Required work:
Using the rotor component excerpt, answer the following:
(a) What is the difference between the first rotor component and the second rotor component?
(b) Between which two positions does the contact bridge 308 rotate?
(c) Where on each side plate are the pair of linkage holes 332 disposed?

Selected excerpt:
The present invention provides two kinds of rotor components. FIG. 6 illustrates the structure of a first rotor component in a contact module for circuit breaker according to an embodiment of the present invention. FIG. 7 illustrates the structure of a second rotor component in a contact module for circuit breaker according to an embodiment of the present invention. A difference between the first rotor component and the second rotor component is the position of the contact spring. The second rotor component will be described hereafter as an example.

As shown in FIG. 7, the second rotor component 300 comprises: a rotor support 302, a first shaft 303, a second shaft 304, a third shaft 305, a first connection rod 306, a second connection rod 307, a contact bridge 308 and a contact spring 309. The contact bridge 308 is provided in the rotor support 302. The contact bridge 308 rotates relative to the rotor support 302 by means of the first shaft 303, the second shaft 304, the third shaft 305, the first connection rod 306 and the second connection rod 307. The contact bridge 308 rotates between an initial pressure position and a maximum repulsion position. The contact spring 309 is a single contact spring, which is mounted on one side of the contact bridge 308 and located in the rotor support 302. The contact spring 309 in the second rotor component 300 is mounted on the left side of the contact bridge 308 (the “left side” here means the left side according to FIG. 7).

The rotor support 302 comprises two side plates 321 and two lateral shafts 322 that connect the two side plates. The two side plates 321 are uniform in shape and size, the two side plates 321 have a gap therebetween which is sufficient for the contact bridge 308 to pass through. The two lateral shafts 322 are centrosymmetric. Each side plate is provided with a central hole 331 in the center, and each side plate is provided with a pair of centrosymmetric linkage holes 332 and a pair of centrosymmetric connection slots 334. The pair of linkage holes 332 are disposed on two ends of the major axis of the side plate respectively, and the pair of the connection slots 334 are disposed on two ends of the minor axis of the side plate respectively. The central holes 331 on the two side plates 321 are aligned, the linkage holes 332 on the two side plates 321 are aligned, and the connection slots 334 on the two side plates 321 are aligned, so that the shafts may pass through the holes or slots.

Dataset excerpt:
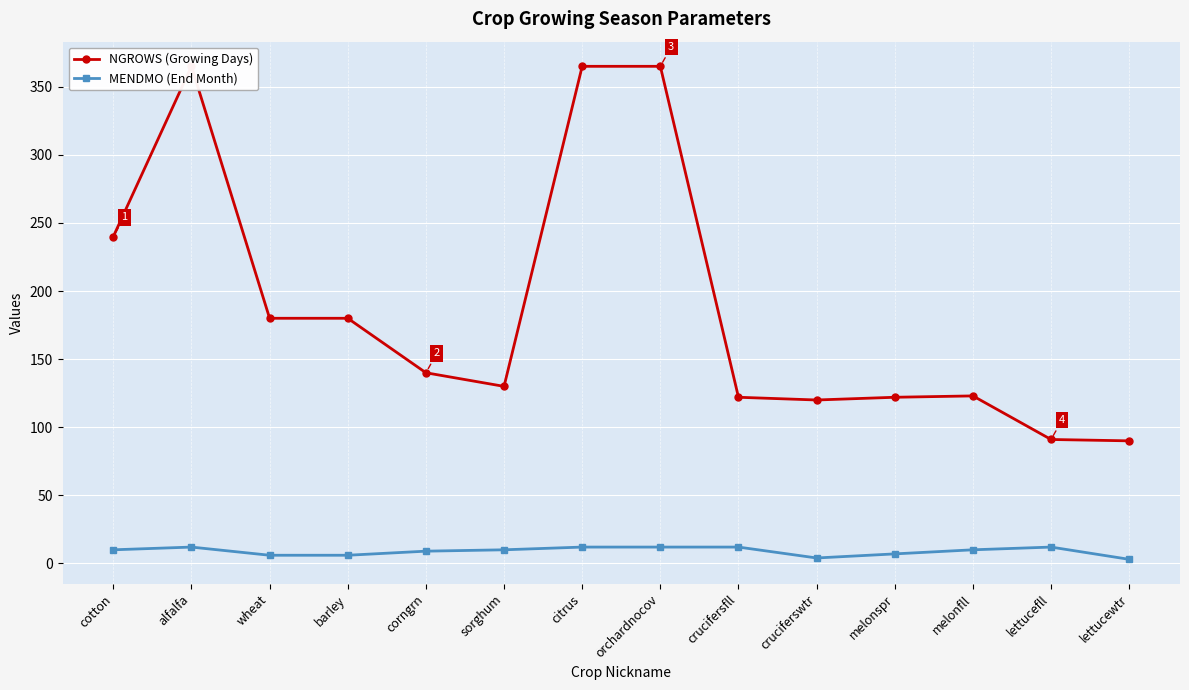

True or false: MENDMO (End Month) and NGROWS (Growing Days) intersect in this chart.

False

Answer space:
(a) The position of the contact spring.
(b) Between an initial pressure position and a maximum repulsion position.
(c) On the two ends of the major axis of the side plate.